Die fantastische Serie »Top Of The Lake« verbindet die Krimihandlung mit viel Gesellschafts- und Milieuzeichnung – im Zentrum steht die Balance von Drama und Witz, das Aufeinander treffen von Macho-Vergangenheit und matriachaler Utopie. Ab 7. November auf Arte.
Jane Campion hat als Autorin und Regisseurin eines der Serien-Highlights 2013 geschaffen. Produziert unter anderem von BBC und Sundance Channel (»Rectify«) geht Campion in den sechs Folgen bei aller Qualität und Ruhe erzählerisch in die Vollen: Die Krimihandlung bleibt im Hintergund und die erste Leiche interessiert eigentlich niemanden – dafür dürfen sich prototypische Modelle von Macho-Tradition und matriachale Utopie in jedem Sinn aneinander reiben.
Peter Mullan (»Tyrannosaur«) spielt gewohnt ganze Szenen beherrschend Matt Mitcham, einen nicht mehr ganz so jungen Kriminellen, der mit seinen Söhnen die Gegend im Neuseeländischen Hinterland kontrolliert. Die anderen Bewohner kuschen vor seiner Macht, die sie unter anderem mit Jobs versorgt. Es ist seine 12-jährige halbasiatische, schwangere Tochter, die nach einem Selbstmordversuch verschwindet. Ihr Verschwinden und ihre Schwangerschaft sind die Geheimnisse die Polizistin Robin (Elisabeth Moss aus »Mad Men«) aufzulösen versucht. Dabei muss sie sich auch ihrer eigenen Vergangenheit stellen – ihr ist als Teenager in der Gegend einiges widerfahren, woraufhin sie weggezogen ist.
Witzige Klischees
Matts brutalem Machtgehabe stellt Campion das »Paradies« entgegen. Ein Auffangbecken für Frauen, die aus ihrem Leben und oft vor den sie schlecht behandelnden Männern, in das Container-Dorf flüchten. Eine matriachale Utopie in der Holly Hunter die Chefin gibt, die dann doch immer wieder auch nicht helfen will und kann. Und eine Utopie, in der die Frauen, dann doch immer wieder sich aufopfernd um praktisch alle anderen kümmern. Durchaus Humor beweist Campion hier auch im Spiel mit den ebenso bösen wie blöden Klischees: So wie der ultimative Mann Matt natürlich mitunter Probleme mit Nähe und seiner Potenz hat, stehen die Frauen im »Paradies« letztlich doch auf Schwänze, »am liebsten überdurchschnittlich große«.
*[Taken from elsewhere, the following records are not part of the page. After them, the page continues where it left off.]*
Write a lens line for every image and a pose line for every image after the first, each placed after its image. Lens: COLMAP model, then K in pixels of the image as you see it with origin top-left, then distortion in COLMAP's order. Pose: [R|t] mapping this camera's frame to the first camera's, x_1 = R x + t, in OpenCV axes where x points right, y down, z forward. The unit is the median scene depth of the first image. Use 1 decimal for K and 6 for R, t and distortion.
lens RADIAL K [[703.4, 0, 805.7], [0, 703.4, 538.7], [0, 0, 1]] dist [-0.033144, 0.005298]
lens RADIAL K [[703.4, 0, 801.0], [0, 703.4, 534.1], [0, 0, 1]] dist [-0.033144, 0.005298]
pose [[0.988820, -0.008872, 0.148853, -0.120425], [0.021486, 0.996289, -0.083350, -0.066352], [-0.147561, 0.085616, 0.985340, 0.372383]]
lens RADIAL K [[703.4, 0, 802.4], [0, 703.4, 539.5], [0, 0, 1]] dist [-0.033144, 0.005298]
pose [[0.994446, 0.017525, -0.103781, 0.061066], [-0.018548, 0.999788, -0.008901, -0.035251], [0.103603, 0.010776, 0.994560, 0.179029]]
Campion nutzt die Szenerie – sie könnte ihre Geschichte so nie in einer Großstadt unter hippen Mittdreißigern erzählen – und schafft dabei Intensität in der Rohheit der Welten die sie aufeinander prallen lässt. Gleichzeitig schreckt sie nicht davor zurück, den absurden Bildern und Szenen ihre humorvollen Seiten abzugewinnen. »Top Of The Lake« begeistert nicht nur erzähltechnisch, sondern auch technisch. Kameramann Adam Arkapaw wurde dafür bei den Emmys ausgezeichnet. 1993 hat Jane Campion übrigens als Autorin von »Das Piano« (auch mit Holly Hunter) einen Oscar gewonnen. So wie die damals sehr junge Anna Paquin (die Dankesrede) – heute vor allem bekannt als Sookie Stackhouse in »True Blood«.
Gar nicht witzige Klischees
Trotz einiger schöner Wendungen entgleitet die Krimihandlung selbst »Top Of The Lake« zwischendurch und die Auflösung ist dann eigentlich beinahe einfallslos – auch wenn dies dem Setting und vielleicht einem Realitätssinn geschuldet ist. Und die Klischees hier ganz und gar nicht witzig sind. Aber darum ging es wie gesagt auch in den sechs Stunden davor nur zum Teil.
»Top Of The Lake« ist am 7. und 14. November in zwei Dreier-Blöcken auf Arte zu sehen. Am 15. November erscheinen DVD und Blu-Ray bei BBC / Polyband.